On Wed, 30 Jul 2003 01:40:08 +0200, Roberto Sanchez wrote:

> Greetings list,
> 
> I have recently taken over as the admin of a small lab at school.  The
> current admin has graduated and gone off to grad school and today we
> spent the day going
> over the lab setup.  Anyhow, the point is that I don't particularly care
> for the current setup (10 machines running RH 9) because of the kludges
> he has set up:
> 
> -Remote updating is a real pain (I know there are command line tools for
> this in RH, but it seems like a real pain) -The lab director does not
> want to pay for support or for RH Enterprise Workstation, so they setup
> one RHN account, added all 10 machines and then rotate the demo
> entitlement amongst them to be able to run up2date for each one.
> 
> The machines are:
> 1 fileserver (2x80GB RAID-0) houses user home directories, is the print
> server
Using RAID0 for a fileserver like this is very inefficient. If users open
a small file, both disks have to read a part of the file. I'd recommend
you to make 2 independent disks, each for some home directories. RAID0 is
only an advantage if you need really fast sequential file access. As all
data will be transfered via network, the speed of one disk will be enough.
Furthermore, a disk failure won't destroy all data. 
> 1 firewall/web/email server runs Apache, PHP, MySQL, Horde
The firewall should be on a seperate machine. If this isn't possible, you
might consider putting everything but the firewall to a vserver or UML.
This gives you the advantage that in case a cracker breaks into the
web/email/mysql server, he can't stop the firewall.
> 8 workstations running StarOffice 6.0 (university has a site license)
> and VMWare workstation (currently 3.2 but soon 4.0)
> 
> The 8 workstations shouldn't pose a real challenge, but any
> recommendations would be appreciated. 
Maybe you should consider mounting the workstations root directory via
NFS. As they should run the same software, it will make them more easy to
administer.

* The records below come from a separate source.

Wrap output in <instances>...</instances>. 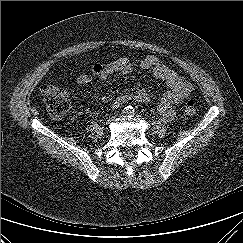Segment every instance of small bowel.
<instances>
[{"label": "small bowel", "instance_id": "1", "mask_svg": "<svg viewBox=\"0 0 243 243\" xmlns=\"http://www.w3.org/2000/svg\"><path fill=\"white\" fill-rule=\"evenodd\" d=\"M136 69L150 70L155 78L166 83L167 90L159 100L158 110L164 119L172 120L175 116L173 106L181 103L191 94L193 85L184 76L163 64L156 56L147 55L137 62L123 57L111 62L96 63L90 72L77 77V83L87 85L96 79L105 81L111 76L130 74ZM128 101L148 104L150 96L144 89L123 94L112 103L111 108L116 109Z\"/></svg>", "mask_w": 243, "mask_h": 243}]
</instances>
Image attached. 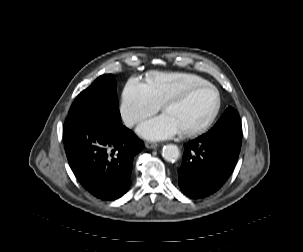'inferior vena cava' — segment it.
Segmentation results:
<instances>
[{"instance_id": "602c4592", "label": "inferior vena cava", "mask_w": 303, "mask_h": 252, "mask_svg": "<svg viewBox=\"0 0 303 252\" xmlns=\"http://www.w3.org/2000/svg\"><path fill=\"white\" fill-rule=\"evenodd\" d=\"M125 125L128 126V127H131L134 125V120H131V119H128V120H125Z\"/></svg>"}]
</instances>
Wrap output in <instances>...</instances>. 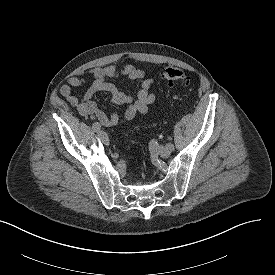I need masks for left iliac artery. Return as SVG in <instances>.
Instances as JSON below:
<instances>
[{
    "label": "left iliac artery",
    "mask_w": 275,
    "mask_h": 275,
    "mask_svg": "<svg viewBox=\"0 0 275 275\" xmlns=\"http://www.w3.org/2000/svg\"><path fill=\"white\" fill-rule=\"evenodd\" d=\"M166 146H167L170 150H173V149H174V145L171 144V143H168Z\"/></svg>",
    "instance_id": "44dca946"
}]
</instances>
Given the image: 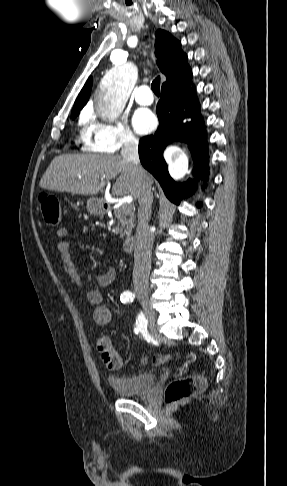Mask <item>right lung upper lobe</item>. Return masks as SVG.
<instances>
[{"label": "right lung upper lobe", "instance_id": "obj_1", "mask_svg": "<svg viewBox=\"0 0 287 486\" xmlns=\"http://www.w3.org/2000/svg\"><path fill=\"white\" fill-rule=\"evenodd\" d=\"M155 54L158 60V67L166 76V82L162 88L174 86L179 82L192 76L191 69L187 64V55L181 50V43L171 34L164 30H157L155 33ZM92 77H90L78 95L72 113H79L80 109L87 103L91 88Z\"/></svg>", "mask_w": 287, "mask_h": 486}]
</instances>
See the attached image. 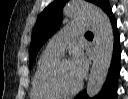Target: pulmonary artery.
Wrapping results in <instances>:
<instances>
[{"label":"pulmonary artery","instance_id":"obj_1","mask_svg":"<svg viewBox=\"0 0 128 99\" xmlns=\"http://www.w3.org/2000/svg\"><path fill=\"white\" fill-rule=\"evenodd\" d=\"M90 28L86 21L67 24L61 31L55 34L47 43V49L63 54L65 46L78 34Z\"/></svg>","mask_w":128,"mask_h":99}]
</instances>
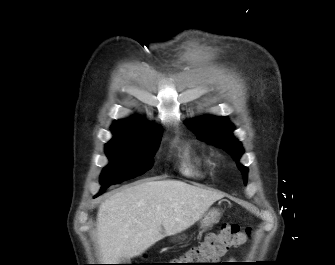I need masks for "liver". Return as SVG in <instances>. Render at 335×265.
<instances>
[{"instance_id": "1", "label": "liver", "mask_w": 335, "mask_h": 265, "mask_svg": "<svg viewBox=\"0 0 335 265\" xmlns=\"http://www.w3.org/2000/svg\"><path fill=\"white\" fill-rule=\"evenodd\" d=\"M222 193L177 180L144 181L100 204L97 238L103 262L139 256L164 238L198 221Z\"/></svg>"}]
</instances>
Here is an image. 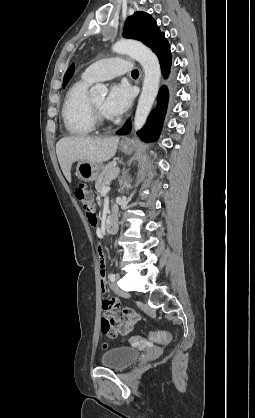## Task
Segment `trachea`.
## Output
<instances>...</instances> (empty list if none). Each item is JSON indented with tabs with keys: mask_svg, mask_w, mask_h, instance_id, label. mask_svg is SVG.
Listing matches in <instances>:
<instances>
[{
	"mask_svg": "<svg viewBox=\"0 0 255 418\" xmlns=\"http://www.w3.org/2000/svg\"><path fill=\"white\" fill-rule=\"evenodd\" d=\"M131 74H132V75H139V71H138L137 69H135V70H133V71L131 72Z\"/></svg>",
	"mask_w": 255,
	"mask_h": 418,
	"instance_id": "1",
	"label": "trachea"
}]
</instances>
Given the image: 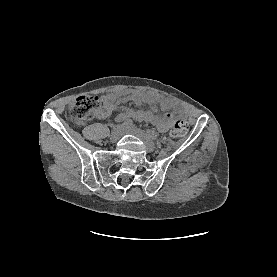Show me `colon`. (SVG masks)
Masks as SVG:
<instances>
[{"label": "colon", "instance_id": "1", "mask_svg": "<svg viewBox=\"0 0 277 277\" xmlns=\"http://www.w3.org/2000/svg\"><path fill=\"white\" fill-rule=\"evenodd\" d=\"M102 109L99 100L93 96H80L69 106L67 117L73 122H83L100 117ZM189 124L185 119H179L172 128V136L183 137L187 134Z\"/></svg>", "mask_w": 277, "mask_h": 277}]
</instances>
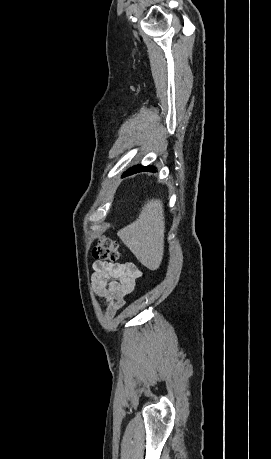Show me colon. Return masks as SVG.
Instances as JSON below:
<instances>
[{"mask_svg": "<svg viewBox=\"0 0 271 459\" xmlns=\"http://www.w3.org/2000/svg\"><path fill=\"white\" fill-rule=\"evenodd\" d=\"M92 254L102 261H115L119 257L118 244L112 239L100 237L93 247Z\"/></svg>", "mask_w": 271, "mask_h": 459, "instance_id": "1", "label": "colon"}]
</instances>
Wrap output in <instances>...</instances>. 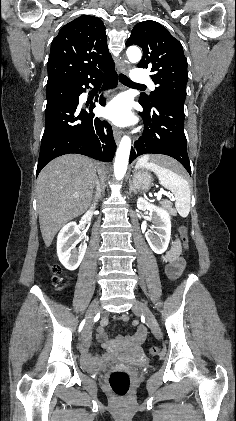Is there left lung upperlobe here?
I'll return each mask as SVG.
<instances>
[{
  "instance_id": "1",
  "label": "left lung upper lobe",
  "mask_w": 236,
  "mask_h": 421,
  "mask_svg": "<svg viewBox=\"0 0 236 421\" xmlns=\"http://www.w3.org/2000/svg\"><path fill=\"white\" fill-rule=\"evenodd\" d=\"M138 45L143 50L139 68L150 69L153 82L158 85L150 96H143L139 103L151 108L165 95L186 98L188 81L187 61L183 48L169 31L155 21L137 23L126 42V46Z\"/></svg>"
}]
</instances>
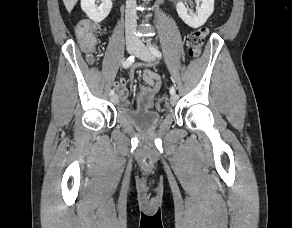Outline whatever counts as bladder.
Here are the masks:
<instances>
[{
  "label": "bladder",
  "mask_w": 292,
  "mask_h": 228,
  "mask_svg": "<svg viewBox=\"0 0 292 228\" xmlns=\"http://www.w3.org/2000/svg\"><path fill=\"white\" fill-rule=\"evenodd\" d=\"M122 116L134 127L147 130L155 128L161 122V116L152 110L145 112H123Z\"/></svg>",
  "instance_id": "obj_1"
}]
</instances>
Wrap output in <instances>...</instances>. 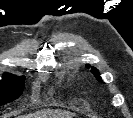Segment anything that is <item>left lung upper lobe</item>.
Masks as SVG:
<instances>
[{"label": "left lung upper lobe", "instance_id": "5c2ea615", "mask_svg": "<svg viewBox=\"0 0 133 118\" xmlns=\"http://www.w3.org/2000/svg\"><path fill=\"white\" fill-rule=\"evenodd\" d=\"M87 68H90L91 66L90 65H86ZM92 73L94 74V76L100 81L102 82L100 76H99V73H98V70L96 68H93L92 67Z\"/></svg>", "mask_w": 133, "mask_h": 118}]
</instances>
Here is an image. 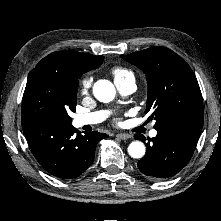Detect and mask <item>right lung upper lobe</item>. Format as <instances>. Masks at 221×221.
<instances>
[{
  "instance_id": "cb5924a9",
  "label": "right lung upper lobe",
  "mask_w": 221,
  "mask_h": 221,
  "mask_svg": "<svg viewBox=\"0 0 221 221\" xmlns=\"http://www.w3.org/2000/svg\"><path fill=\"white\" fill-rule=\"evenodd\" d=\"M103 56L72 50L57 51L43 58L29 74H54L69 80L78 87V79L87 71L99 67Z\"/></svg>"
}]
</instances>
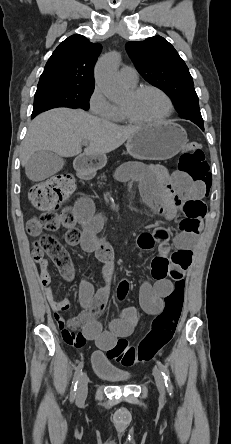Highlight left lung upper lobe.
Here are the masks:
<instances>
[{
    "instance_id": "left-lung-upper-lobe-1",
    "label": "left lung upper lobe",
    "mask_w": 231,
    "mask_h": 444,
    "mask_svg": "<svg viewBox=\"0 0 231 444\" xmlns=\"http://www.w3.org/2000/svg\"><path fill=\"white\" fill-rule=\"evenodd\" d=\"M126 49L141 76L172 98L182 118L203 123L192 76L166 39L154 36L144 41L128 42Z\"/></svg>"
}]
</instances>
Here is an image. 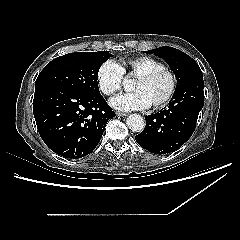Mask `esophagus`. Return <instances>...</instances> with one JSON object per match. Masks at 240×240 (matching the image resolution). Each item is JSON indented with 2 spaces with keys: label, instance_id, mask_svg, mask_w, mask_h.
Listing matches in <instances>:
<instances>
[{
  "label": "esophagus",
  "instance_id": "34e87169",
  "mask_svg": "<svg viewBox=\"0 0 240 240\" xmlns=\"http://www.w3.org/2000/svg\"><path fill=\"white\" fill-rule=\"evenodd\" d=\"M117 114L120 116H127V114H125V113H117Z\"/></svg>",
  "mask_w": 240,
  "mask_h": 240
}]
</instances>
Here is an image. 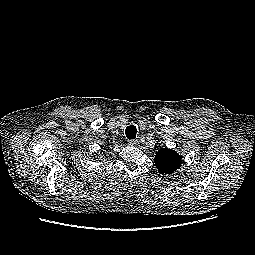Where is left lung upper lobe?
Masks as SVG:
<instances>
[{
  "label": "left lung upper lobe",
  "mask_w": 255,
  "mask_h": 255,
  "mask_svg": "<svg viewBox=\"0 0 255 255\" xmlns=\"http://www.w3.org/2000/svg\"><path fill=\"white\" fill-rule=\"evenodd\" d=\"M154 163L161 174H171L180 168L181 156L174 150L161 148L155 155Z\"/></svg>",
  "instance_id": "left-lung-upper-lobe-1"
}]
</instances>
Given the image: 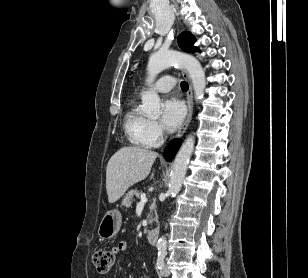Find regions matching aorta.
<instances>
[{"label": "aorta", "mask_w": 308, "mask_h": 278, "mask_svg": "<svg viewBox=\"0 0 308 278\" xmlns=\"http://www.w3.org/2000/svg\"><path fill=\"white\" fill-rule=\"evenodd\" d=\"M170 66H181L188 71L192 80L195 98L196 100L202 99L206 87L205 72L195 57L185 53L159 51L152 54L147 65L148 83H152L161 71ZM160 104V98L155 91L150 90L142 95V110L148 117L157 118L160 115ZM194 143V136L189 135L176 155L169 183V193L173 198L181 190L187 166L194 149ZM166 245V237L162 236L159 238L157 248L165 250Z\"/></svg>", "instance_id": "762f6f07"}]
</instances>
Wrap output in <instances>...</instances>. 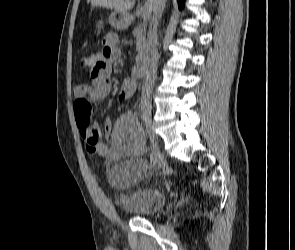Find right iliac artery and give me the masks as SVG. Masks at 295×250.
<instances>
[{
	"label": "right iliac artery",
	"instance_id": "right-iliac-artery-1",
	"mask_svg": "<svg viewBox=\"0 0 295 250\" xmlns=\"http://www.w3.org/2000/svg\"><path fill=\"white\" fill-rule=\"evenodd\" d=\"M149 151H150V167H153L155 165V163H156V156L153 153L154 148L150 147Z\"/></svg>",
	"mask_w": 295,
	"mask_h": 250
}]
</instances>
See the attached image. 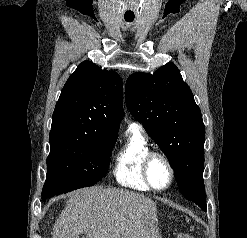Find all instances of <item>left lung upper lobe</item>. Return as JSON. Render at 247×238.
<instances>
[{
	"instance_id": "1",
	"label": "left lung upper lobe",
	"mask_w": 247,
	"mask_h": 238,
	"mask_svg": "<svg viewBox=\"0 0 247 238\" xmlns=\"http://www.w3.org/2000/svg\"><path fill=\"white\" fill-rule=\"evenodd\" d=\"M126 105L175 171L181 193L206 210L203 184L205 126L189 86L173 63L126 82Z\"/></svg>"
}]
</instances>
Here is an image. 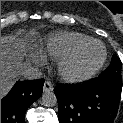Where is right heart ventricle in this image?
Masks as SVG:
<instances>
[{"label":"right heart ventricle","mask_w":123,"mask_h":123,"mask_svg":"<svg viewBox=\"0 0 123 123\" xmlns=\"http://www.w3.org/2000/svg\"><path fill=\"white\" fill-rule=\"evenodd\" d=\"M90 38L78 32H57L49 35L38 47L41 56L58 60L79 44Z\"/></svg>","instance_id":"1"}]
</instances>
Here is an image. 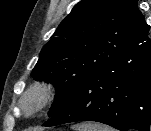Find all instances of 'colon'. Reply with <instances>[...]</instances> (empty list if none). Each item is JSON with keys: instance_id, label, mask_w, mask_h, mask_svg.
I'll return each mask as SVG.
<instances>
[{"instance_id": "obj_1", "label": "colon", "mask_w": 151, "mask_h": 131, "mask_svg": "<svg viewBox=\"0 0 151 131\" xmlns=\"http://www.w3.org/2000/svg\"><path fill=\"white\" fill-rule=\"evenodd\" d=\"M28 131H40V130H38V129H30Z\"/></svg>"}]
</instances>
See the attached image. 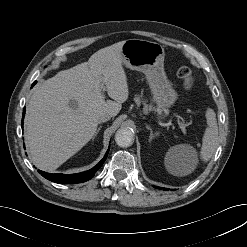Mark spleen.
<instances>
[{"label":"spleen","instance_id":"1","mask_svg":"<svg viewBox=\"0 0 247 247\" xmlns=\"http://www.w3.org/2000/svg\"><path fill=\"white\" fill-rule=\"evenodd\" d=\"M206 120L207 128L205 130L203 139H202V148L200 151V158L207 162L212 157L214 151L218 145V126L216 121V114L212 109H207L206 111ZM167 167L170 171L174 170L173 164L170 161H167Z\"/></svg>","mask_w":247,"mask_h":247}]
</instances>
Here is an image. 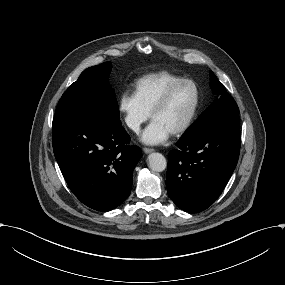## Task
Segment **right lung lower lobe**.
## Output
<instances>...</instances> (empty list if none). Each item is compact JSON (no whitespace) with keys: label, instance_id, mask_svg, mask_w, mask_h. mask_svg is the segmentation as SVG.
Returning <instances> with one entry per match:
<instances>
[{"label":"right lung lower lobe","instance_id":"right-lung-lower-lobe-1","mask_svg":"<svg viewBox=\"0 0 285 285\" xmlns=\"http://www.w3.org/2000/svg\"><path fill=\"white\" fill-rule=\"evenodd\" d=\"M119 119L88 115L54 117L52 144L61 172L86 206L109 211L130 194L141 150Z\"/></svg>","mask_w":285,"mask_h":285}]
</instances>
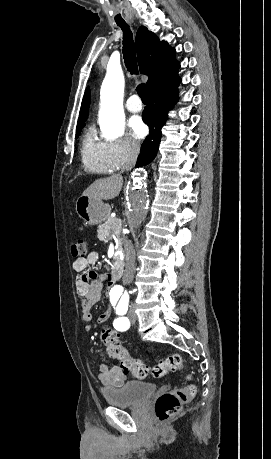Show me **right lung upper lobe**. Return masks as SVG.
<instances>
[{
    "label": "right lung upper lobe",
    "instance_id": "right-lung-upper-lobe-1",
    "mask_svg": "<svg viewBox=\"0 0 271 459\" xmlns=\"http://www.w3.org/2000/svg\"><path fill=\"white\" fill-rule=\"evenodd\" d=\"M136 49L140 71L148 76L147 90L166 77L178 72L179 62L175 59V49L159 38L145 26L139 27L136 34ZM90 104V90L86 89L78 121L86 120Z\"/></svg>",
    "mask_w": 271,
    "mask_h": 459
}]
</instances>
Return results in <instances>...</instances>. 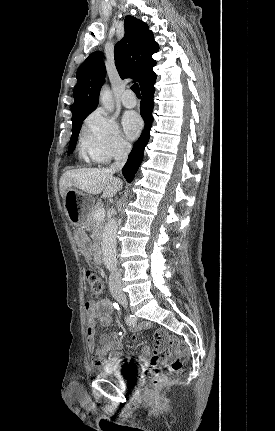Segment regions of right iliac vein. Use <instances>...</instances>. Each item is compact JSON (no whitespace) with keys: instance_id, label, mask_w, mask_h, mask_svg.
I'll list each match as a JSON object with an SVG mask.
<instances>
[{"instance_id":"right-iliac-vein-1","label":"right iliac vein","mask_w":275,"mask_h":431,"mask_svg":"<svg viewBox=\"0 0 275 431\" xmlns=\"http://www.w3.org/2000/svg\"><path fill=\"white\" fill-rule=\"evenodd\" d=\"M115 299L123 306L127 305V298L124 294H116Z\"/></svg>"}]
</instances>
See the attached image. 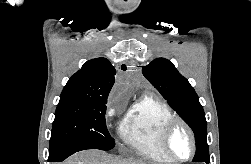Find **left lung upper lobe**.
<instances>
[{"label":"left lung upper lobe","instance_id":"1","mask_svg":"<svg viewBox=\"0 0 251 164\" xmlns=\"http://www.w3.org/2000/svg\"><path fill=\"white\" fill-rule=\"evenodd\" d=\"M143 75L161 93L174 110L192 127L196 136L193 162L209 164L207 123L203 107L194 89L167 59L157 58L143 67Z\"/></svg>","mask_w":251,"mask_h":164}]
</instances>
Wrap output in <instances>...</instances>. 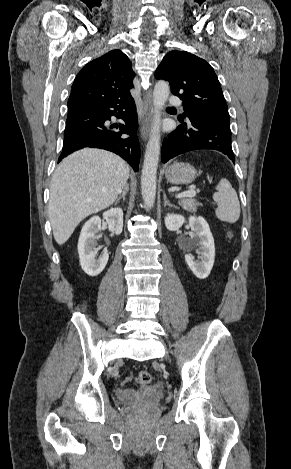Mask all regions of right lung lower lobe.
Instances as JSON below:
<instances>
[{
  "label": "right lung lower lobe",
  "instance_id": "1",
  "mask_svg": "<svg viewBox=\"0 0 291 469\" xmlns=\"http://www.w3.org/2000/svg\"><path fill=\"white\" fill-rule=\"evenodd\" d=\"M111 116L122 119L124 124L111 123ZM137 128L133 98L96 100L71 109L58 162L85 147L101 148L118 154L137 171L140 159Z\"/></svg>",
  "mask_w": 291,
  "mask_h": 469
}]
</instances>
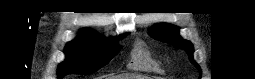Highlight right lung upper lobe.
Returning a JSON list of instances; mask_svg holds the SVG:
<instances>
[{
  "label": "right lung upper lobe",
  "instance_id": "1",
  "mask_svg": "<svg viewBox=\"0 0 255 79\" xmlns=\"http://www.w3.org/2000/svg\"><path fill=\"white\" fill-rule=\"evenodd\" d=\"M81 36L100 38L93 31H91L89 29H83L82 32H81ZM117 39H118V37L112 38L110 40H117Z\"/></svg>",
  "mask_w": 255,
  "mask_h": 79
}]
</instances>
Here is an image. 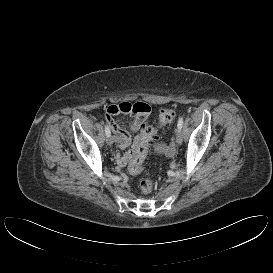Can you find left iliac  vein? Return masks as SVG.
I'll return each instance as SVG.
<instances>
[{"instance_id":"left-iliac-vein-1","label":"left iliac vein","mask_w":273,"mask_h":273,"mask_svg":"<svg viewBox=\"0 0 273 273\" xmlns=\"http://www.w3.org/2000/svg\"><path fill=\"white\" fill-rule=\"evenodd\" d=\"M182 141H183V136H182L181 130L178 129L176 131V143L180 145Z\"/></svg>"}]
</instances>
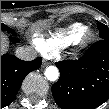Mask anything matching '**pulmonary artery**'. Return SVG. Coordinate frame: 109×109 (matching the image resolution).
<instances>
[{"mask_svg": "<svg viewBox=\"0 0 109 109\" xmlns=\"http://www.w3.org/2000/svg\"><path fill=\"white\" fill-rule=\"evenodd\" d=\"M39 51L41 52V54L45 55V51L43 48H40Z\"/></svg>", "mask_w": 109, "mask_h": 109, "instance_id": "1", "label": "pulmonary artery"}]
</instances>
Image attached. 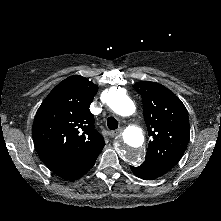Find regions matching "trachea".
Masks as SVG:
<instances>
[{"instance_id": "3493384b", "label": "trachea", "mask_w": 221, "mask_h": 221, "mask_svg": "<svg viewBox=\"0 0 221 221\" xmlns=\"http://www.w3.org/2000/svg\"><path fill=\"white\" fill-rule=\"evenodd\" d=\"M107 126L110 130H115L118 128V121L114 117H109L107 119Z\"/></svg>"}]
</instances>
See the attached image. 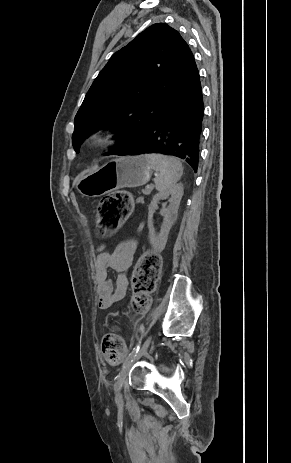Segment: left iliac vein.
<instances>
[{
	"label": "left iliac vein",
	"mask_w": 291,
	"mask_h": 463,
	"mask_svg": "<svg viewBox=\"0 0 291 463\" xmlns=\"http://www.w3.org/2000/svg\"><path fill=\"white\" fill-rule=\"evenodd\" d=\"M151 340H152V335H150L147 340L144 342L143 346L141 347V349L138 351V353L136 354V356L133 358V361L128 363L120 372V374L118 375V378L114 384V389H115V393H116V402L117 403H121L122 402V395H121V389H122V386L124 384V381L128 375V372L133 364V362L137 361L139 358H141L147 351L150 343H151Z\"/></svg>",
	"instance_id": "4c4485c4"
}]
</instances>
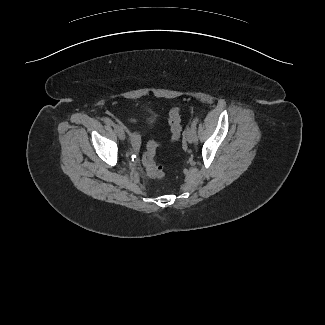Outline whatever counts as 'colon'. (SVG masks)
Here are the masks:
<instances>
[{
	"label": "colon",
	"instance_id": "obj_1",
	"mask_svg": "<svg viewBox=\"0 0 325 325\" xmlns=\"http://www.w3.org/2000/svg\"><path fill=\"white\" fill-rule=\"evenodd\" d=\"M169 125L171 130V141L175 142L181 138L182 126L180 109L173 108L169 112ZM159 144L156 141H150L147 144L145 153L143 154L142 162L149 176L153 178H162L164 176L163 168L155 161L156 151Z\"/></svg>",
	"mask_w": 325,
	"mask_h": 325
}]
</instances>
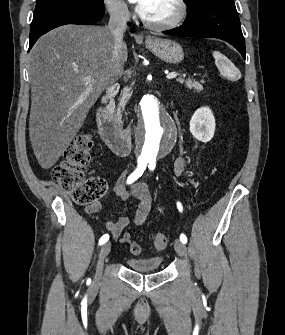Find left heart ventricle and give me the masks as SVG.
Instances as JSON below:
<instances>
[{"label":"left heart ventricle","mask_w":285,"mask_h":335,"mask_svg":"<svg viewBox=\"0 0 285 335\" xmlns=\"http://www.w3.org/2000/svg\"><path fill=\"white\" fill-rule=\"evenodd\" d=\"M177 14V9L172 1H152L151 12L147 18L148 23L162 24L173 19Z\"/></svg>","instance_id":"b2bd125f"}]
</instances>
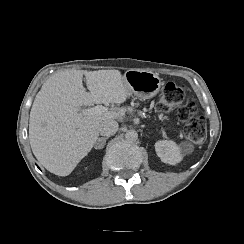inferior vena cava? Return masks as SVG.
<instances>
[{
	"label": "inferior vena cava",
	"instance_id": "obj_1",
	"mask_svg": "<svg viewBox=\"0 0 244 244\" xmlns=\"http://www.w3.org/2000/svg\"><path fill=\"white\" fill-rule=\"evenodd\" d=\"M118 128H119L118 122L115 120L104 121L98 127L99 133L102 136H106V137H109L114 133H116Z\"/></svg>",
	"mask_w": 244,
	"mask_h": 244
}]
</instances>
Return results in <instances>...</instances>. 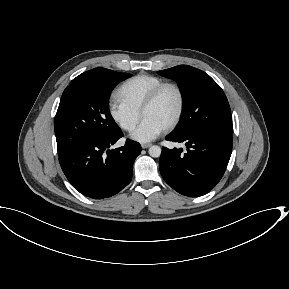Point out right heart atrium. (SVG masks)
<instances>
[{
  "label": "right heart atrium",
  "instance_id": "obj_1",
  "mask_svg": "<svg viewBox=\"0 0 289 289\" xmlns=\"http://www.w3.org/2000/svg\"><path fill=\"white\" fill-rule=\"evenodd\" d=\"M108 112L112 120L123 130L132 131L138 124L141 114L118 99H111L108 103Z\"/></svg>",
  "mask_w": 289,
  "mask_h": 289
}]
</instances>
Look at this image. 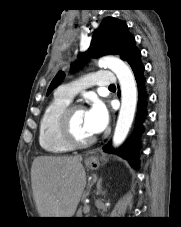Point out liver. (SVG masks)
I'll list each match as a JSON object with an SVG mask.
<instances>
[{"label":"liver","mask_w":181,"mask_h":227,"mask_svg":"<svg viewBox=\"0 0 181 227\" xmlns=\"http://www.w3.org/2000/svg\"><path fill=\"white\" fill-rule=\"evenodd\" d=\"M82 156H40L31 168L33 197L41 217H72L86 185Z\"/></svg>","instance_id":"obj_1"}]
</instances>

They can be booted by a bootable CDROM/floppy and an initrd.
> The real challenge is the web and
> fileservers becuase they are both setup to only allow root to log in and
> they run X, which to me poses a major risk.
Install a debian woody system without X on the servers.
> I would like to transition
> all the machines over Debian (Sid for the 8 workstations and Woody for
> the two servers) while preserving the user home directories.
I'd recommend a mixed system sarge/sid for the workstations.